DI VANNI CAPOCCIA
L’isolamento da corona virus dal quale siamo fisicamente usciti, ma nel quale psicologicamente siamo ancora in buona parte dentro è stato per tanti un intenso scrutarsi, un confrontarsi con se stessi e tutto quello che li circondava.
“Senza cattiveria” edita da Emergenze è la raccolta dei “poemetti” che Antonio Brizioli di Edicola 518 ha scritto per rivelare la sua “immeritata reclusione”. È un racconto in versi, un monologo interiore che gli ha permesso di affrontare una riflessione in modo coerente e unitario come consente la narrativa, mantenendo nel contempo l’aspetto lirico con parole piene di desiderio, sensibilità, malinconia, rabbia, amore, paura.
La poesia è una valvola di sicurezza, affronta contenuti esistenziali che toccano intimamente e a volte si attiva quando la mente fatica a reggere la piena dei sentimenti. A questo sono serviti i lunghi versi di Antonio Brizioli: mettere a fuoco con sincerità e senza cattiveria i pensieri, le esigenze e i sentimenti che nella vita quotidiana vengono spesso rimossi o se ne sottovaluta il bisogno.
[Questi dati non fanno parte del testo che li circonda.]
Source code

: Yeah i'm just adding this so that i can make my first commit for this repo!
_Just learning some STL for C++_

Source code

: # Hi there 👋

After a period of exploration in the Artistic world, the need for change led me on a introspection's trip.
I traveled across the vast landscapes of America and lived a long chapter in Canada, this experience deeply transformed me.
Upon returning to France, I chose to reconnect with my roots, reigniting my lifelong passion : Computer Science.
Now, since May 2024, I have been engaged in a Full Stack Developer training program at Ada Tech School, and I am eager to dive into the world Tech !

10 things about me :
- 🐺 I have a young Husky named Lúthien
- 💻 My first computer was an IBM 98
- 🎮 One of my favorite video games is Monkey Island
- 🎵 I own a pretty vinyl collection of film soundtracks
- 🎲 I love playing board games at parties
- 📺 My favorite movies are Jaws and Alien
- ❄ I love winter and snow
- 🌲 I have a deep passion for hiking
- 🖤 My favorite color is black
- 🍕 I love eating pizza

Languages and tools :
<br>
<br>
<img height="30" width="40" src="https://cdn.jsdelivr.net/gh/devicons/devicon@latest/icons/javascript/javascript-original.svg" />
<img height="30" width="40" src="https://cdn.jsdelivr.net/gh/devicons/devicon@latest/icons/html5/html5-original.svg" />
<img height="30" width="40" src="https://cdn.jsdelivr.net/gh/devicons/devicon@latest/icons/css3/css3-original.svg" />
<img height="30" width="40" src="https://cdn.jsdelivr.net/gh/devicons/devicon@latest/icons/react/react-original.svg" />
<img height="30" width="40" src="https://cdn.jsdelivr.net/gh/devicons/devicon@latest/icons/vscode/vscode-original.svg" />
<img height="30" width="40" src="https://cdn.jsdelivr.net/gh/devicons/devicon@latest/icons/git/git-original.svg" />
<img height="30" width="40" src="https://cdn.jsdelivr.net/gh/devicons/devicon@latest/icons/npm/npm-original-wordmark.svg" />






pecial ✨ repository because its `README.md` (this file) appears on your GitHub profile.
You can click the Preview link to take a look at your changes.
La libertà è contemporaneamente pensiero, esigenza e sentimento. A un certo punto, proprio all’inizio del suo narrare in versi come a voler indicare cosa si troverà nella lettura, Antonio scrive “Non ho paura di me stesso, non ho paura delle malattie. Ho paura, tremendamente, di vedere la mia libertà calpestata, tiranneggiata, giocata a carte, giocata a caso”.
A questo credo gli sia servito il suo racconto interiore: a essere libero, di aprire se stesso a sé e agli altri senza veli protettivi con verità e onestà. Anche di scrivere senza speranza, perché una società migliore si costruisce senza speranza come dice nell’articolo in appendice mandato al giornale degli anarchici.
A noi “governati” che lo leggiamo consente di scoprire il suo aspetto più intimo, la necessità di manifestare il suo io, il suo bisogno di colmare le distanze e di volerci sempre più consapevolmente liberi, consci d’essere da lui, senza cattiveria e senza sconti, individualmente visti e profondamente sentiti.